Senior Engineer

About Us

At cGMP Consulting, we specialize in providing expert validation, qualification, and compliance services to the life sciences industry. Our team works with clients to ensure their facilities, equipment, and processes meet regulatory standards, enabling the safe and efficient production of pharmaceuticals.
cGMP Consulting is based in Lake Forest, IL. Our main client locations are Melrose Park, IL, North Chicago, IL, Waukegan, IL and Pleasant Prairie, WI. 

Position Summary

cGMP Consulting is seeking an experienced and driven individual to lead and manage multiple high-impact projects, including validation and qualification activities for equipment, utilities, facilities, systems and processes. This senior-level role offers significant autonomy, leadership responsibility, and the opportunity to influence operations in a fast-paced, GMP-compliant manufacturing environment. 

The ideal candidate will have a proven ability to lead cross-functional initiatives, navigate complex troubleshooting challenges, drive change management efforts, and ensure timely and thorough completion of protocols. This candidate has deep experience in current Good Manufacturing Practices (cGMP), along with a solid understanding of FDA regulations, and international compliance standards. 

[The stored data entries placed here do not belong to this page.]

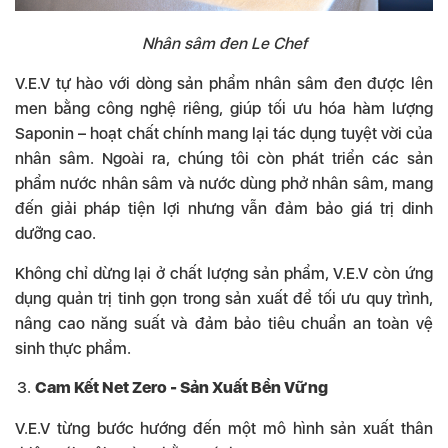
Nhân sâm đen Le Chef
V.E.V tự hào với dòng sản phẩm nhân sâm đen được lên
men bằng công nghệ riêng, giúp tối ưu hóa hàm lượng
Saponin – hoạt chất chính mang lại tác dụng tuyệt vời của
nhân sâm. Ngoài ra, chúng tôi còn phát triển các sản
phẩm nước nhân sâm và nước dùng phở nhân sâm, mang
đến giải pháp tiện lợi nhưng vẫn đảm bảo giá trị dinh
dưỡng cao.
Không chỉ dừng lại ở chất lượng sản phẩm, V.E.V còn ứng
dụng quản trị tinh gọn trong sản xuất để tối ưu quy trình,
nâng cao năng suất và đảm bảo tiêu chuẩn an toàn vệ
sinh thực phẩm.
Cam Kết Net Zero - Sản Xuất Bền Vững
V.E.V từng bước hướng đến một mô hình sản xuất thân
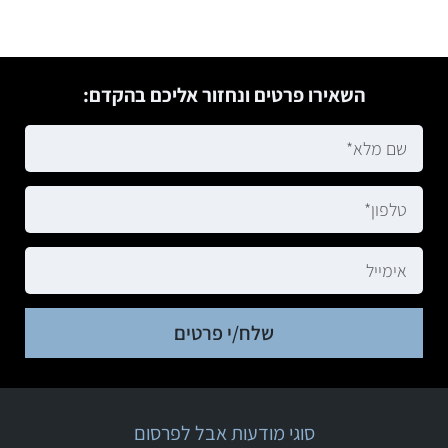
השאירו פרטים ונחזור אליכם בהקדם:
שלח/י פרטים
סוגי מודעות אבל לפרסום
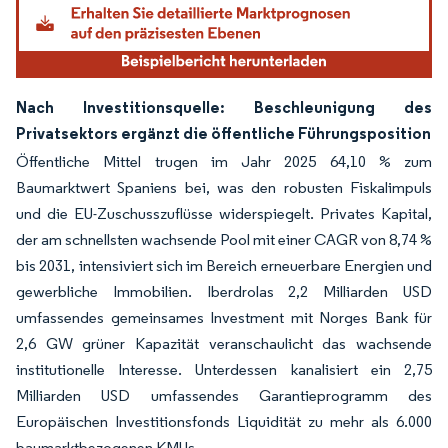
Nach Investitionsquelle: Beschleunigung des
Privatsektors ergänzt die öffentliche Führungsposition
Öffentliche Mittel trugen im Jahr 2025 64,10 % zum
Baumarktwert Spaniens bei, was den robusten Fiskalimpuls
und die EU-Zuschusszuflüsse widerspiegelt. Privates Kapital,
der am schnellsten wachsende Pool mit einer CAGR von 8,74 %
bis 2031, intensiviert sich im Bereich erneuerbare Energien und
gewerbliche Immobilien. Iberdrolas 2,2 Milliarden USD
umfassendes gemeinsames Investment mit Norges Bank für
2,6 GW grüner Kapazität veranschaulicht das wachsende
institutionelle Interesse. Unterdessen kanalisiert ein 2,75
Milliarden USD umfassendes Garantieprogramm des
Europäischen Investitionsfonds Liquidität zu mehr als 6.000
baumarktbezogenen KMUs.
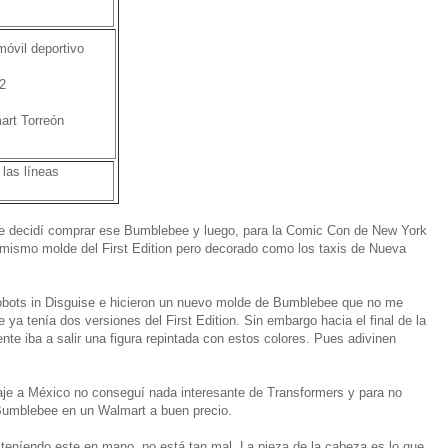
óvil deportivo
2
art Torreón
las líneas
ime decidí comprar ese Bumblebee y luego, para la Comic Con de New York
l mismo molde del First Edition pero decorado como los taxis de Nueva
obots in Disguise e hicieron un nuevo molde de Bumblebee que no me
 ya tenía dos versiones del First Edition. Sin embargo hacia el final de la
te iba a salir una figura repintada con estos colores. Pues adivinen
iaje a México no conseguí nada interesante de Transformers y para no
Bumblebee en un Walmart a buen precio.
ya teníendo este en mano, no está tan mal. La pieza de la cabeza es lo que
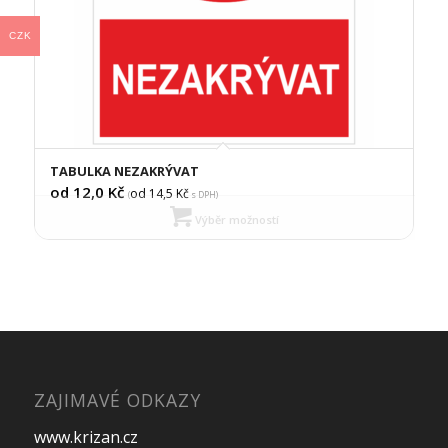
CZK
TABULKA NEZAKRÝVAT
od 12,0
Kč
od 14,5
Kč
(
s DPH)
Výběr možností
ZAJIMAVÉ ODKAZY
www.krizan.cz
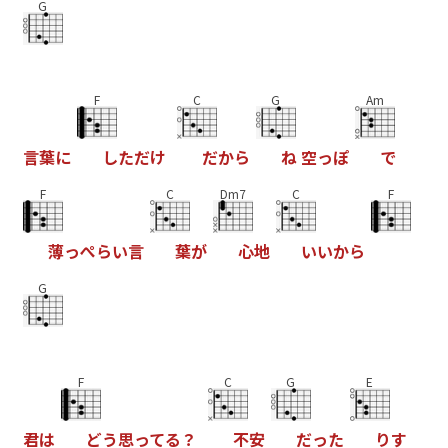
G
F
C
G
Am
言
葉
に
し
た
だ
け
だ
か
ら
ね
空
っ
ぽ
で
F
C
Dm7
C
F
薄
っ
ぺ
ら
い
言
葉
が
心
地
い
い
か
ら
G
F
C
G
E
君
は
ど
う
思
っ
て
る
？
不
安
だ
っ
た
り
す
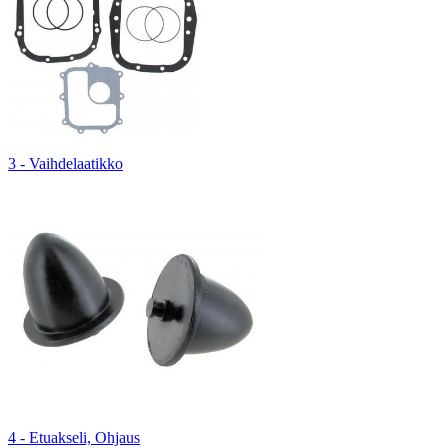
3 - Vaihdelaatikko
4 - Etuakseli, Ohjaus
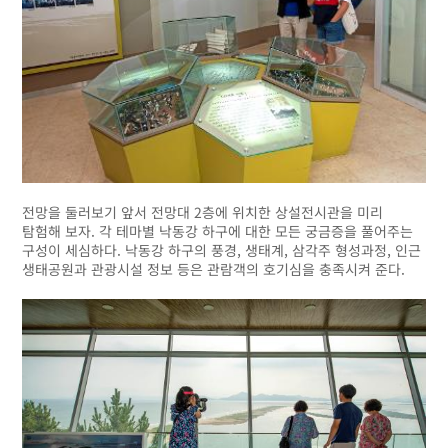
전망을 둘러보기 앞서 전망대 2층에 위치한 상설전시관을 미리
탐험해 보자. 각 테마별 낙동강 하구에 대한 모든 궁금증을 풀어주는
구성이 세심하다. 낙동강 하구의 풍경, 생태계, 삼각주 형성과정, 인근
생태공원과 관광시설 정보 등은 관람객의 호기심을 충족시켜 준다.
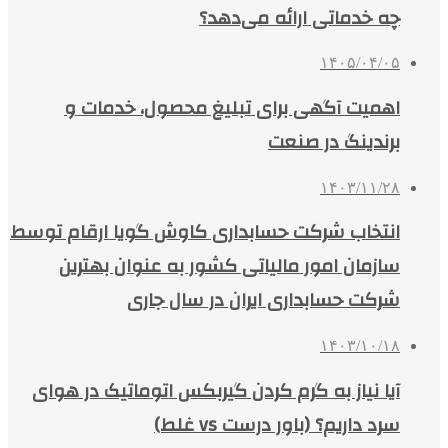
چه خدماتی ارائه می‌دهد؟
۱۴۰۵/۰۴/۰۵
اهمیت آگهی برای تبلیغ محصول، خدمات و
برندینگ در صنعت
۱۴۰۳/۱۱/۲۸
انتخاب شرکت حسابداری کاوش گویا ارقام توسط
سازمان امور مالیاتی کشور به عنوان بهترین
شرکت حسابداری ایران در سال جاری
۱۴۰۳/۱۰/۱۸
آیا نیاز به گرم کردن گیربکس اتوماتیک در هوای
سرد داریم؟ (باور درست vs غلط)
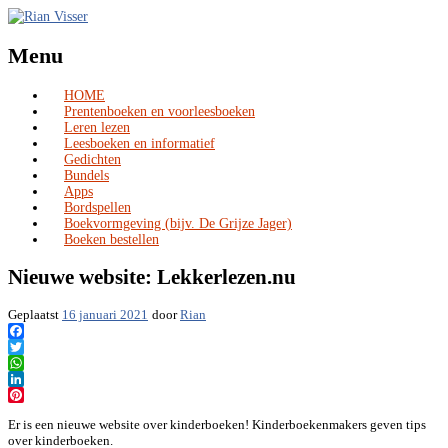
Menu
HOME
Skip
Prentenboeken en voorleesboeken
to
Leren lezen
content
Leesboeken en informatief
Gedichten
Bundels
Apps
Bordspellen
Boekvormgeving (bijv. De Grijze Jager)
Boeken bestellen
Nieuwe website: Lekkerlezen.nu
Geplaatst
16 januari 2021
door
Rian
Facebook
Twitter
WhatsApp
LinkedIn
Pinterest
Er is een nieuwe website over kinderboeken! Kinderboekenmakers geven tips
over kinderboeken.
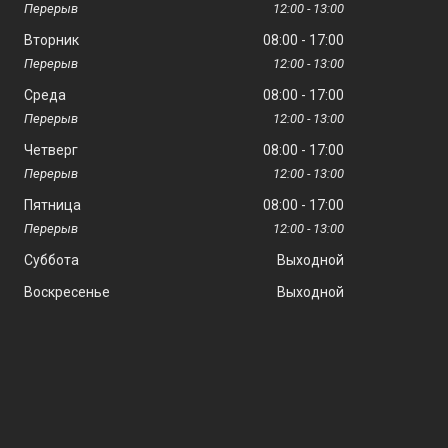
12:00
13:00
Вторник
08:00
17:00
12:00
13:00
Среда
08:00
17:00
12:00
13:00
Четверг
08:00
17:00
12:00
13:00
Пятница
08:00
17:00
12:00
13:00
Суббота
Выходной
Воскресенье
Выходной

This position is open year round.

Responsibilities 

The essential functions include, but are not limited to the following: 

• Lead the development and authorship of detailed specifications and supporting documentation (URS, RA, FS) for new processes, equipment and systems, ensuring alignment with regulatory expectations and project goals.
• Oversee and drive engineering projects involving facility modifications, equipment upgrades, or process improvements from concept through execution, providing technical direction and project leadership.
• Direct and coordinate equipment commissioning activities, working closely with cross-functional Engineering and Operations teams to ensure readiness for validation and production.
• Design, execute, and review complex validation/qualification studies for utility systems, equipment, cleaning, manufacturing processes, computerized systems, and new product introductions. Ensure compliance through robust protocol development, execution oversight, and authorship of final reports.
• Manage multiple concurrent qualification initiatives, proactively adjusting timelines and deliverables while communicating with stakeholders to ensure project alignment and successful execution. 
• Facilitate and lead cross-functional team meetings, providing strategic input, developing meeting agendas, documenting critical decisions, and ensuring timely follow-up on action items. 
• Contribute to capital project forecasting and long-term resource planning, ensuring engineering activities are adequately staffed and supported. 
• Provide technical oversight for analytical instrumentation, including programming, operating, and troubleshooting of temperature/humidity dataloggers and other tools used in environmental qualifications (e.g., lyophilizers, sterilizers, warehouses, incubators). 
• Collaborate with subject matter experts and manufacturing personnel to troubleshoot complex technical issues and implement effective, compliant solutions. 
• Act as a technical authority by identifying and recommending process and equipment optimizations based on performance data and industry best practices. 
• Lead the investigation and resolution of deviations, author change controls and implement CAPA strategies resulting from qualification or validation discrepancies. 
• Oversee the revision and implementation of SOPs, ensuring alignment with CAPA commitments, operational updates, and regulatory compliance. 
• Ensure adherence to all applicable company policies, training requirements, cGMP regulations, and safety standards, while serving as a mentor for junior team members on compliance best practices. 
• Leverage advanced proficiency with digital tools, including Microsoft Office, electronic Document Management Systems (eDMS), and Quality Management Systems (QMS), to streamline documentation and reporting. 
• Support broader site and departmental initiatives through the performance of additional leadership tasks or assignments as designated by management. 

Requirements 

• Minimum Bachelors’ degree in Engineering, Science, or a related field of study. 
• 5+ years’ experience in a GMP manufacturing environment, including drafting standard operating procedures, protocols, and/or reports. Must be familiar with regulatory (FDA) requirements. 
• Expertise in multiple areas: cleaning validation, qualification of aseptic filling or formulation equipment/processes, qualification of component preparation equipment/processes, and packaging. 
• Hands-on experience with temperature validation equipment (e.g., Temptales, Kaye, etc.). 
• Advanced critical thinking and technical writing skills. 
• Strong organizational, communication, and interpersonal skills. 

Compensation and Benefits 

• Expected pay range per year: $85,000-$100,000 USD 
• Expected benefits include: Medical, Dental, Vision, PTO, 401K 

Disclaimer 

The duties and responsibilities described are not a comprehensive list and additional tasks may be assigned to the employee from time to time; or the scope of the job may change as necessitated by business demands. All duties and responsibilities are subject to possible modification to reasonably accommodate individuals with disabilities. The requirements listed are the minimum levels of knowledge, skills, or abilities necessary to perform this job successfully. The company is an Equal Opportunity Employer, drug-free workplace, and complies with ADA regulations as applicable.